One of the oddities of this software is the need for four (4!) tunnels
if you simple want to link two servers and the networks behind them. This is a common
problem as stated here.
I've written a patch that uses the iproute2 feature to specify the SRC address.
That allows to route all packets to a single tunnel. This patch is based on
the iproute2 patch of Chad Carr and others, thanks guys!

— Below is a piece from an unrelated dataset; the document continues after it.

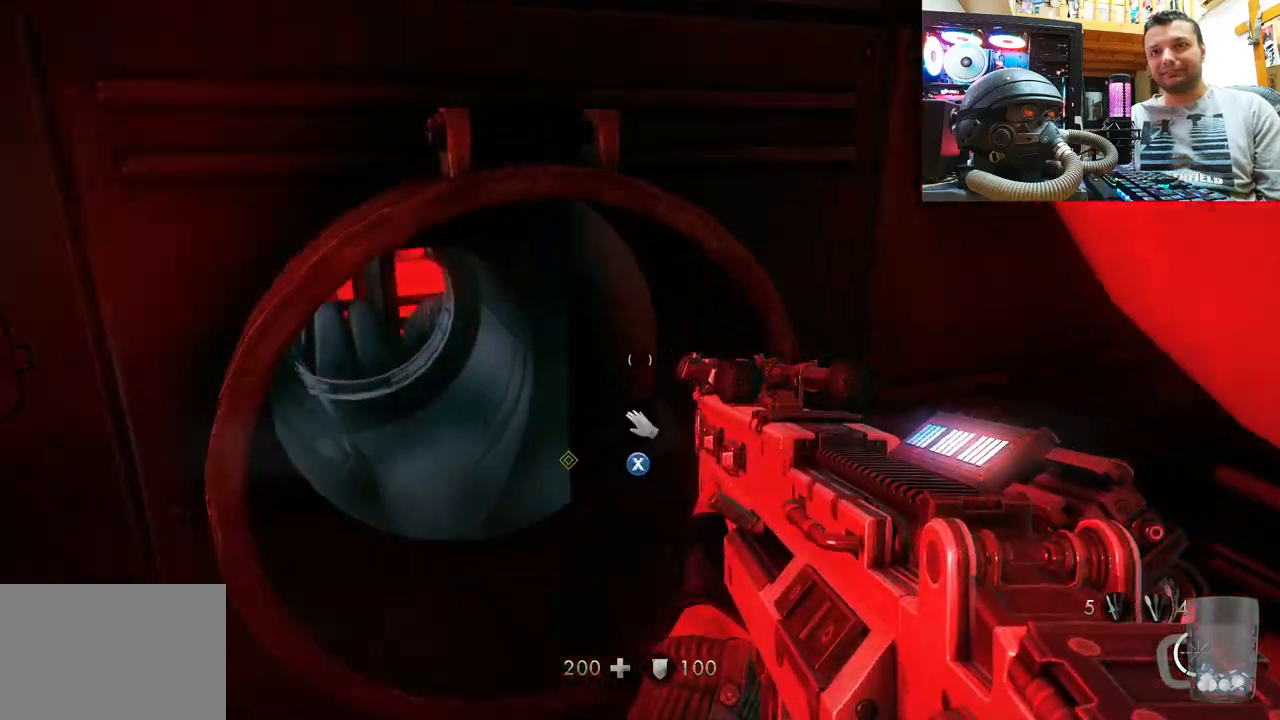
{"buttons": [], "left_stick": "center", "right_stick": "center", "events": [[17, "left_stick", "center"], [83, "left_stick", "up-left"], [150, "right_stick", "center"], [233, "left_stick", "up-right"], [250, "right_stick", "up"], [300, "left_stick", "right"], [433, "right_stick", "center"], [450, "left_stick", "center"]]}
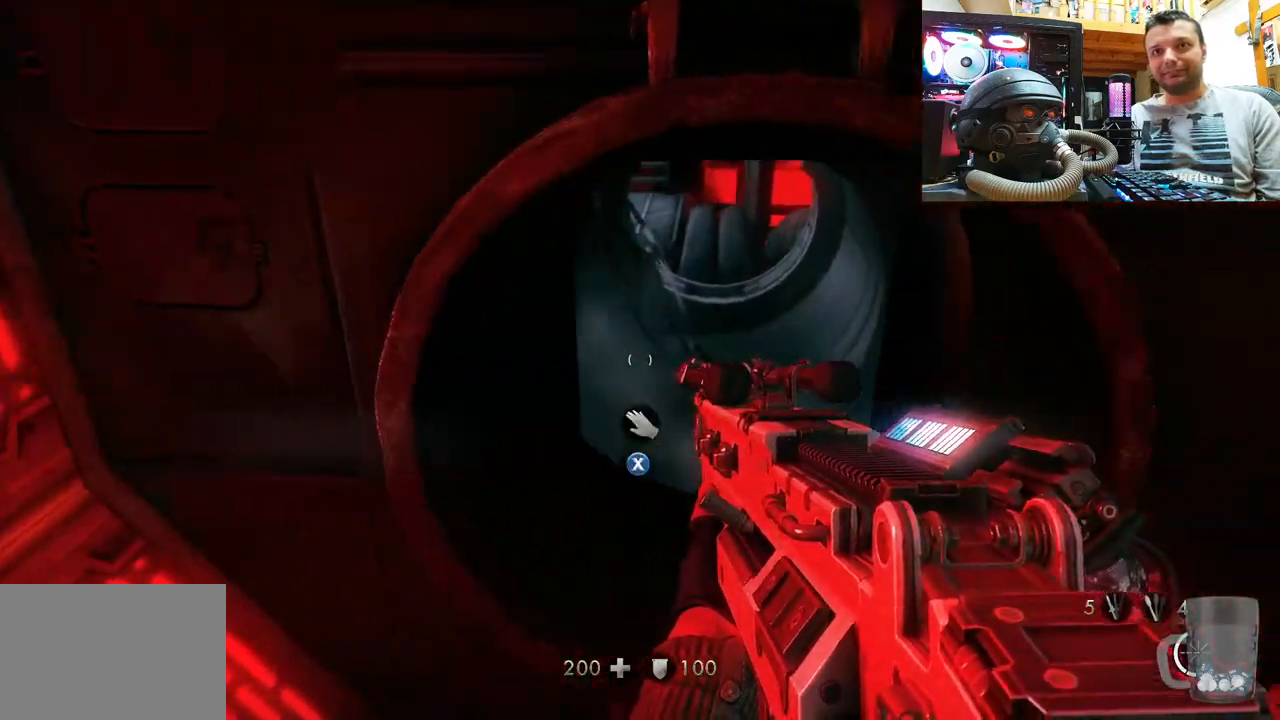
{"buttons": [], "left_stick": "center", "right_stick": "center", "events": [[283, "SQUARE", "down"], [367, "SQUARE", "up"]]}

Please note that this is only a quick hack (again.. :) and does not improve
the bad quality of the routing scripts. I don't use this patch anymore,
as I don't use FreeS/WAN, but it can be easily ported to newer versions.
Postfix
Postfix (snapshot 20010808) didn't feature recipient-based-routing. Our company needed this
feature, so I wrote a patch to add it. This is obsolete, as it has been
added to Postfix 2.0 (?) (it wasn't my patch which was added, somebody must have
written a better one :). Here is original patch:
OpenBSD PCMCIA
OpenBSD tries the IRQs of the PCMCIA cards in a very strange order. So when
detection of already used IRQs fails, some of the most important IRQs get used
twice. I have no clue, if this should be addressed with IRQ sharing, or if anyone
else had this problem.
On my old DIGITAL laptop, OpenBSD used the IRQ of the harddisk for the PCMCIA-slots,
leaving the harddisk unaccessable after inserting a card. :(
This "patch" changes the order of the IRQ probing, but it is that simple you can't really
call it a patch.
vISDN - various patches
As vISDN is currently not actively developed, I created a couple of patches
that allow to use it with a current kernel:
DevFS has been removed from kernels 2.6.18+. In order to compile vISDN
properly, you have to comment the following lines in modules/vgsm/vgsm_main.c:
// vgsm_tty_driver->devfs_name = "vgsm/";
// vgsm_tty_driver->flags = TTY_DRIVER_REAL_RAW | TTY_DRIVER_NO_DEVFS ;
They are at line 604 and line 610. vGSM should compile then.